Courtesy LOCUS Architecture

In almost every design-driven home, there’s often one element or detail that is so dramatic it helps define the project. It might be custom metal work or historically accurate shutters. For Minneapolis-based LOCUS Architecture, it just might be the siding—or more specifically, the siding and sheathing.

Unlike most builders and architects who use opaque materials such as vinyl and fiber cement for their exteriors, LOCUS often uses a polycarbonate product and salvaged billboards with graphics, which allow passersby to see through the siding and get a peek at the images underneath.

“Possibly the most interesting aspect of this siding application is that its opacity changes with the seasons and lighting conditions, thus revealing what’s underneath in varied ways,” says Paul V. Neseth, a principal at the firm.

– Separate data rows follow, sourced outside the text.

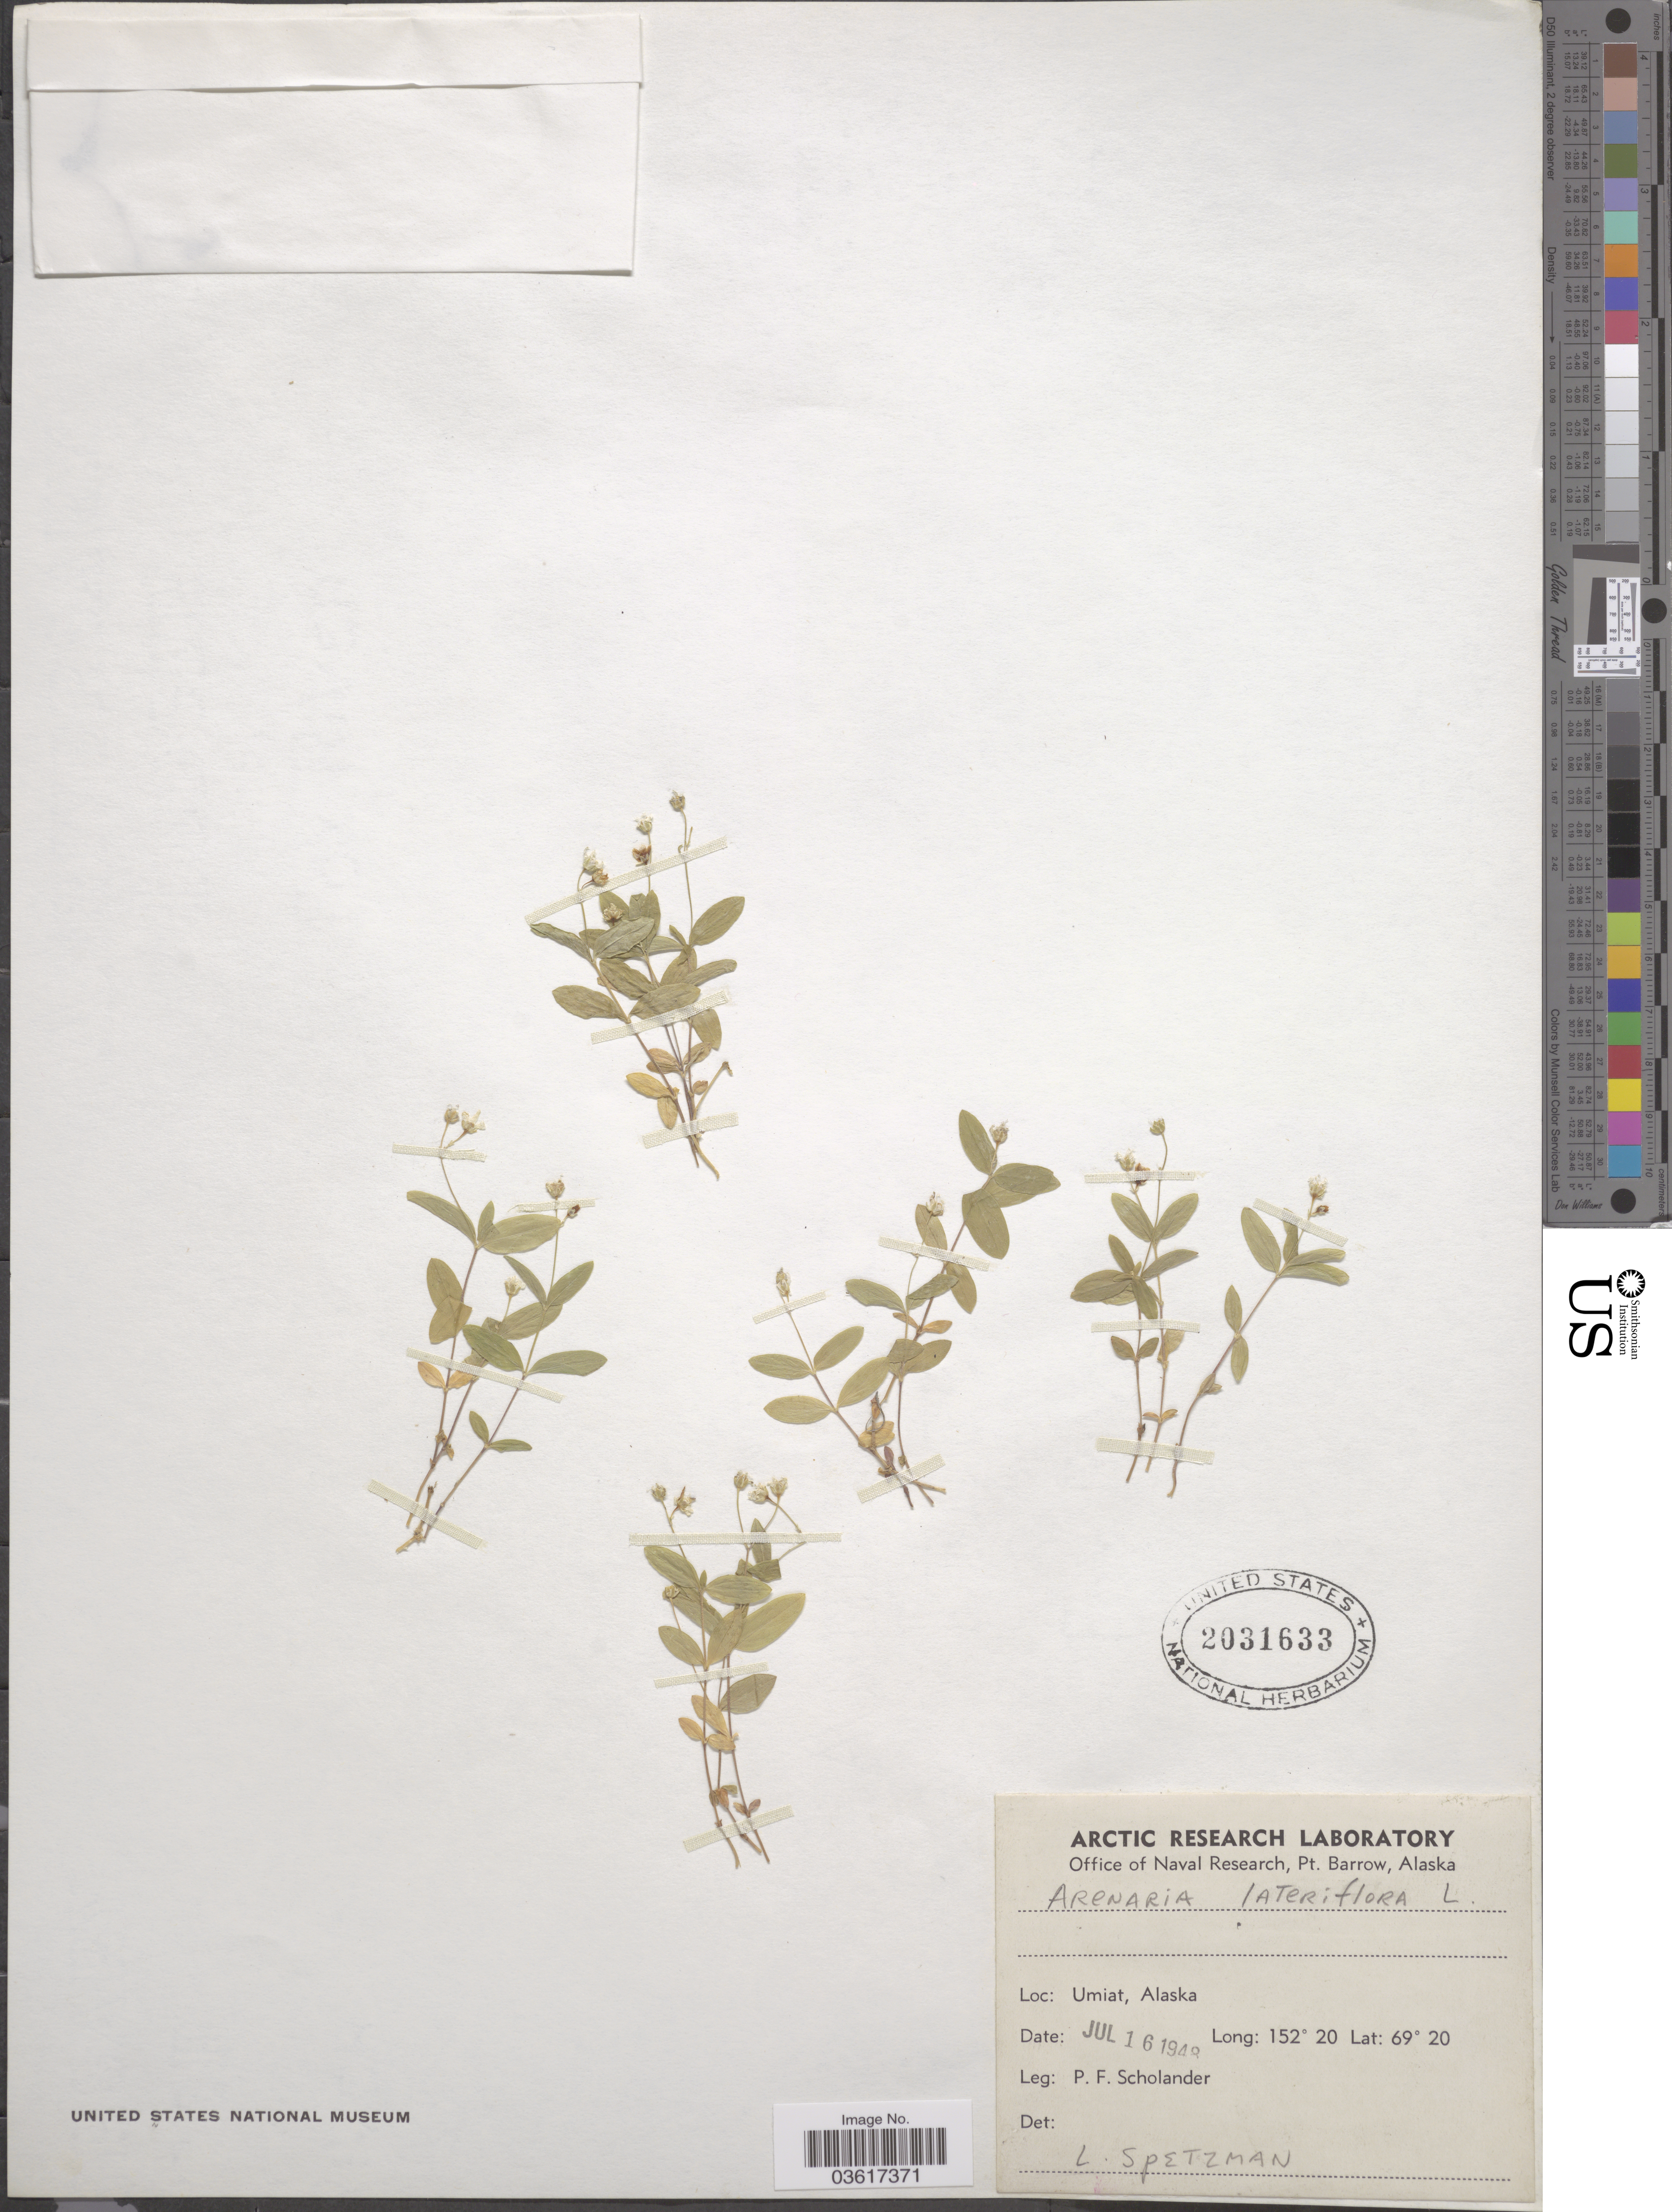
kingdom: Plantae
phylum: Tracheophyta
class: Magnoliopsida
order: Caryophyllales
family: Caryophyllaceae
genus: Moehringia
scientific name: Moehringia lateriflora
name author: (L.) Fenzl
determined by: Strong, Mark T., (BOT), Smithsonian Institution - National Museum of Natural History (UNITED STATES)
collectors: P. Scholander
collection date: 1948-07-16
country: United States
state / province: Alaska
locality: Umiat.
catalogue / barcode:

The see-through siding and billboards beneath create an amazing façade, but there’s another benefit to using the two materials. Neseth says the idea was born out of a need for a better way to sheath and clad a residential structure. “We were researching materials and learned that the billboards provided a higher-quality material at a lower cost,” he says. “For each billboard you see along the road, there’s at least one or two in a warehouse that never sees the light of day.”

Billboards—because they have to withstand the elements for long periods of time—are of higher quality than typical OSB, Neseth explains. “Since no other products existed for this type of application (drainage plane material behind translucent siding), we needed to be creative about what materials we use. Billboards are durable, UV-resistant, water-repellent, and have interesting graphics.”

Plus, they can be acquired for a lower cost. Early on, the firm would get a stack of billboards for a measly sum—like a case of beer. “Then there was a small payment,” the architect says. “Most recently, we’ve struck up a relationship with a smaller company that values the reuse of their products by us as well as reducing their need to discard them in a traditional way.”